## What to work on
Each line in the entries below that holds the string "aydınlatma" is to be listed.

Dataset entries:
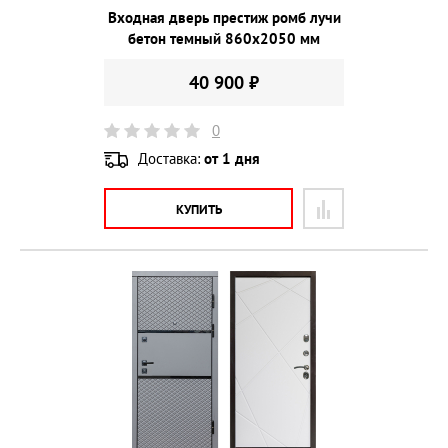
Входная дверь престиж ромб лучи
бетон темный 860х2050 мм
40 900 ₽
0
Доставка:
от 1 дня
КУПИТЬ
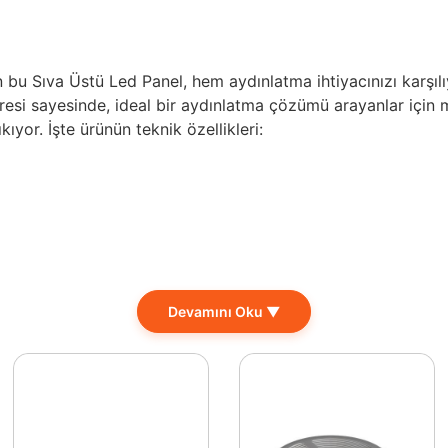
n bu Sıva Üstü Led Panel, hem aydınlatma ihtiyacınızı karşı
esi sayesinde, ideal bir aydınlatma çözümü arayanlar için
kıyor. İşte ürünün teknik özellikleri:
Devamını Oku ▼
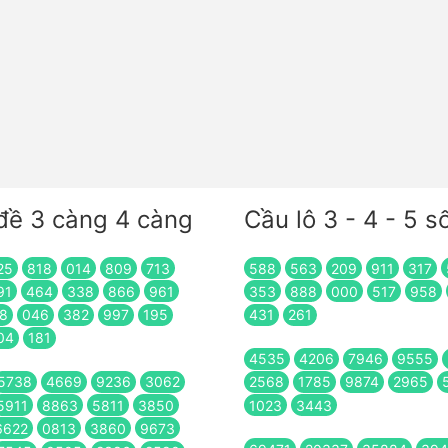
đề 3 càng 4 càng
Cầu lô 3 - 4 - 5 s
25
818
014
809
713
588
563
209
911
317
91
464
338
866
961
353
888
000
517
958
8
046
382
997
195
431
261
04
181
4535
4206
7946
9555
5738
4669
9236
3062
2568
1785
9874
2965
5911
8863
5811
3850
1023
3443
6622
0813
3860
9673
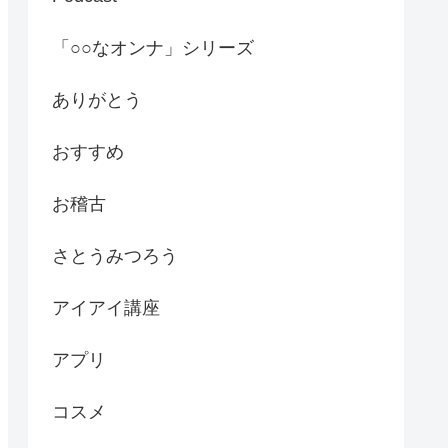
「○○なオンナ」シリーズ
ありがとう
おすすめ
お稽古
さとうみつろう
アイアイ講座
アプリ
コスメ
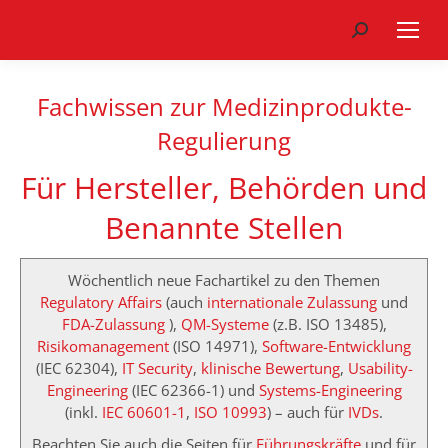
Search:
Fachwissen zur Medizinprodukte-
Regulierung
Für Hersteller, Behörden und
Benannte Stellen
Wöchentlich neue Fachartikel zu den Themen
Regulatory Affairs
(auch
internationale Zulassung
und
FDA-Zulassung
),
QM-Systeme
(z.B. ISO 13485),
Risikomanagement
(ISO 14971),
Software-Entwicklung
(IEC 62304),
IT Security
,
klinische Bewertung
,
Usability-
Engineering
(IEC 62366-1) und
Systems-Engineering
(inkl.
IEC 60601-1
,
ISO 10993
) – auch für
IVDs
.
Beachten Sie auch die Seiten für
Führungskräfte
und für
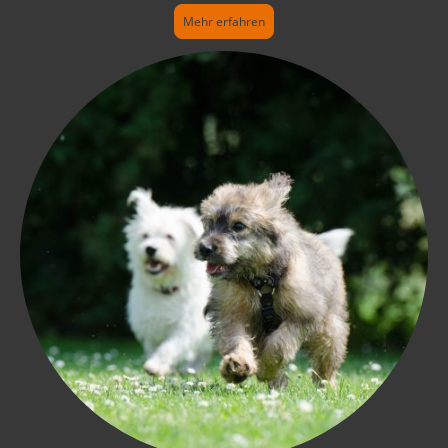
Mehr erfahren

## Finished exercise
n bu Sıva Üstü Led Panel, hem aydınlatma ihtiyacınızı karşı
esi sayesinde, ideal bir aydınlatma çözümü arayanlar için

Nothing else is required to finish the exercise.